Which then gets into the territory Vincent's talking about. I may be wrong, but I feel like I've encountered very visceral player disagreement/conflict prior to that.

Or perhaps I'm splitting hairs.-L

 



7. On 2005-03-24, Charles said:

It seems to me that the use of mechanics is intended to either avert player-player conflict, or resolve player-player conflict, but that the mechanics themselves don't resolve player-player conflict (if that makes sense).

When I think this happens, and you think that happens, then we agree that we will allow the mechanics to decide between my outcome and yours. Often, we don't get to having discordant beliefs about what happens, because we agree that what happens will be mediated through the mechanics (or the GM), so I know what I want to happen, or what I think should happen, but I don't claim that it does unless the mechanics support that outcome.

 



8. On 2005-03-24, Judd said:

I have seen, as I'm sure we all have at one time or another, bullshit arguments stop a game dead in its tracks and freeze everything up. The players say the argument is in-game and no-one is getting upset but clearly they are.

I have found that a Duel of Wits mechanics can help a situation like that.

It doesn't help the player who has trust issues from having trust issues but it keeps the game moving in a fair manner.

I have found myself looking such player-player conflicts dead in the facts and saying, "Everybody, this is getting talked out. Someone needs to roll some dice and decide something decisively or shut the hell up."

And let the game flooooow....

 



9. On 2005-03-24, Vincent said:

Luke: "The the players are in disagreement about something at the table.

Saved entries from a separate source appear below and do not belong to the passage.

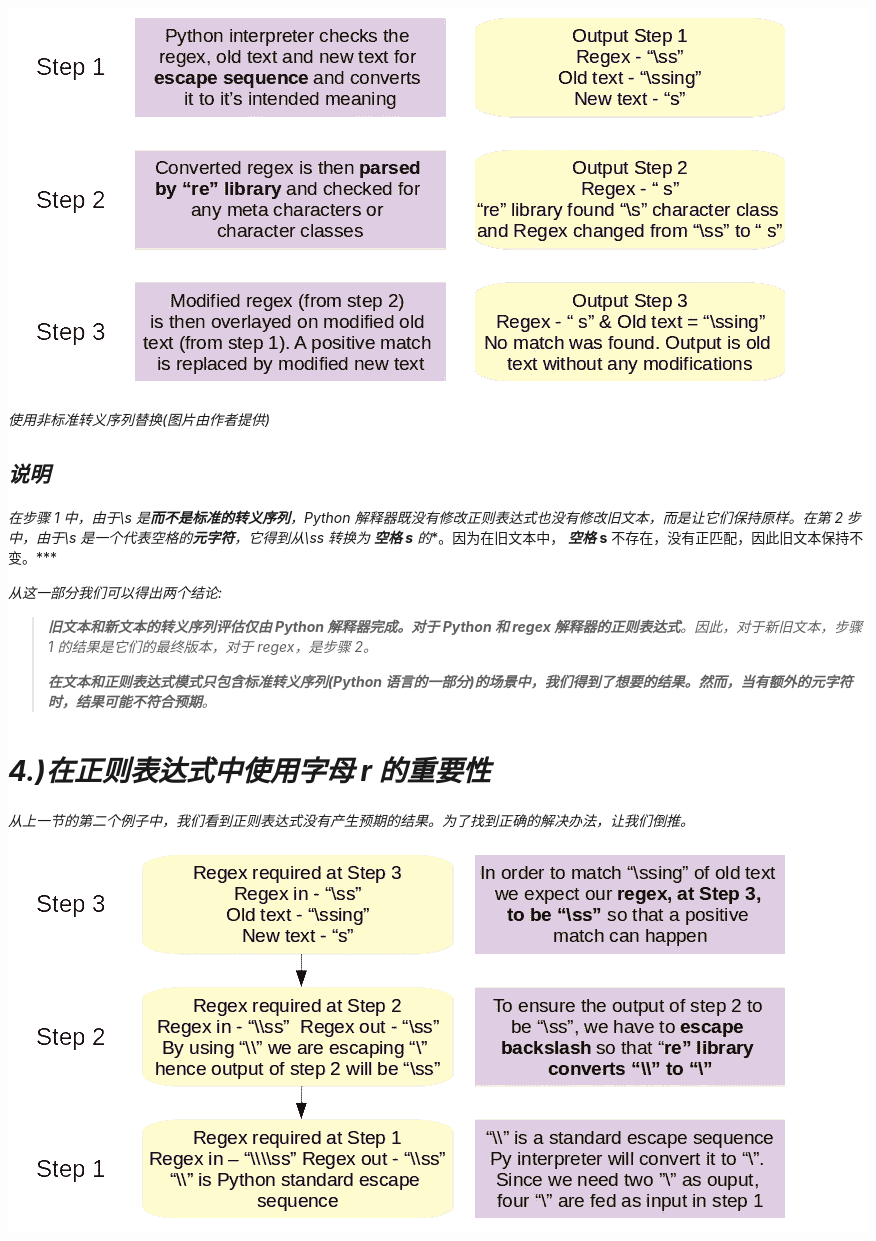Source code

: *![](img/ee32d943cde68f58a6ab9f286f249305.png)*

*使用非标准转义序列替换(图片由作者提供)*

## *说明*

*在步骤 1 中，由于\s 是**而不是标准的转义序列**，Python 解释器既没有修改正则表达式也没有修改旧文本，而是让它们保持原样。在第 2 步中，由于\s 是一个代表空格的**元字符**，它得到从\ss 转换为 ***空格* s** 的**。因为在旧文本中， ***空格* s** 不存在，没有正匹配，因此旧文本保持不变。***

*从这一部分我们可以得出两个结论:*

> ***旧文本和新文本的转义序列评估仅由 Python 解释器完成。对于 Python 和 regex 解释器的正则表达式**。因此，对于新旧文本，步骤 1 的结果是它们的最终版本，对于 regex，是步骤 2。*
> 
> ***在文本和正则表达式模式只包含标准转义序列(Python 语言的一部分)的场景中，我们得到了想要的结果。然而，当有额外的元字符时，结果可能不符合预期**。*

# *4.)在正则表达式中使用字母 r 的重要性*

*从上一节的第二个例子中，我们看到正则表达式没有产生预期的结果。为了找到正确的解决办法，让我们倒推。*

*![](img/682af652ebdcac212f40dc33f8f08398.png)*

We say, 'stop, let's go to the rules.' Of course, the players can walk away from the table, 'I'm not playing.' But most decide consciously, 'yeah, ok, I'll let the rules resolve this.'

Which then gets into the territory Vincent's talking about. I may be wrong, but I feel like I've encountered very visceral player disagreement/conflict prior to that."

Sure. That's consistent with what I'm saying. The players agree to go forward with the rules; from that point on, they're no longer in (real) conflict.

The rules don't resolve the real-world conflict; the real-world agreement to go to the rules does. The rules wait, inert and unapplied, for the players to agree to use them.

That the rules are there waiting can certainly help make agreement easier, but that's not the rules in application.

 



10. On 2005-03-29, Ben Lehman said:

Situation Handling is the new Conflict Resolution.

By which I mean: A game doesn't have to tell you how the present situation resolves if it tells you what the new situation is. Humans are great at filling in blanks. And they are doing it either way.

yrs——Ben

P.S. Like, look at OtherKind dice. The narration die is boring. A dump stat. But when you add in "frame the new situation?" It's golden.

P.P.S. Must... resist... urge... to... totally reconfigure Polaris.

 



11. On 2005-03-30, Vincent said:

Ben: "A game doesn't have to tell you how the present situation resolves if it tells you what the new situation is."

I'd say it, "a game has to tell you how the present situation resolves or what the new situation is, same thing either way."

You can push and pull what the process is like, what details it provides and leaves blank, what it abstracts and what it makes concrete, absolutely. To your taste! You can say that you're looking at situation-as-such instead of at conflict if you want, too - but that's just saying so. There's not really an "instead."